Since 1978, the U.S. has had a gas-guzzler tax for low efficiency vehicles. Depending on how poor the mileage actually is, the tax ranges from $1,000 to $7,700. Since no one in Congress or any state legislature is planning to limit the horsepower in street-legal vehicles, we need to take another tack. What we need is safety training and mitigation fees for high horsepower vehicles, similar to what the State of Missouri already assesses. Depending on the horsepower of any particular passenger car, I propose the following:
Beginning at 400 horsepower, each new passenger vehicle owner should be required to take a one-day driver-training course, which would focus on performance car driving. They would also pay a $1,000 fee that would increase the number of highway patrol officers and vehicles on the road. A vehicle with 500 horsepower would require a two-day course and a $2,000 highway patrol mitigation fee. Likewise, a 600 horsepower vehicle would require a three-day course and a $3,000 fee. For each additional hundred horsepower, add a day to the driving course and $1,000 in fees.

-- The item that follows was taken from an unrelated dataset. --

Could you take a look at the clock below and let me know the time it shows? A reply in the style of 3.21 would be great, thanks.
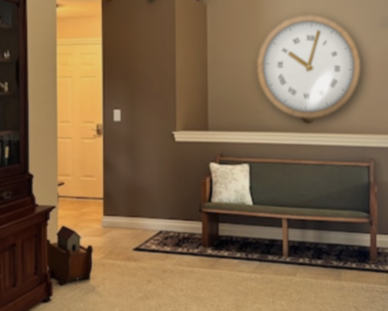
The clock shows 10.02
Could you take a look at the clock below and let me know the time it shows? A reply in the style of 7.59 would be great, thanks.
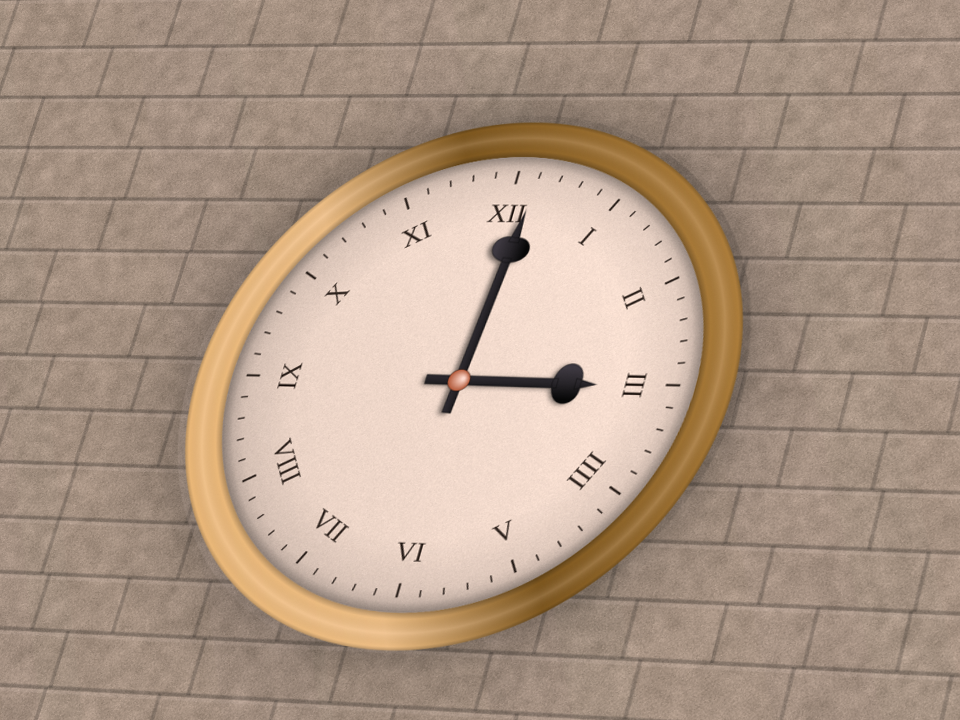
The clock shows 3.01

In the case of the Shelby GT 1000, with 1,200 horsepower, we might top out with a five-day driver-training course and $6,000 in highway patrol mitigation fees. With the total cost of that super-car estimated at $210,000, it would be a small price to pay. Rather than putting a dangerous weapon in the hands of an unskilled driver, we would know that the driver had received sufficient training to handle the power available under foot. Then, if the driver misbehaves on the freeways, blowing an unsuspecting Volkswagen Beetle off the road, there would be a better chance that the highway patrol would catch and reprimand the errant supercar driver for his indiscretion.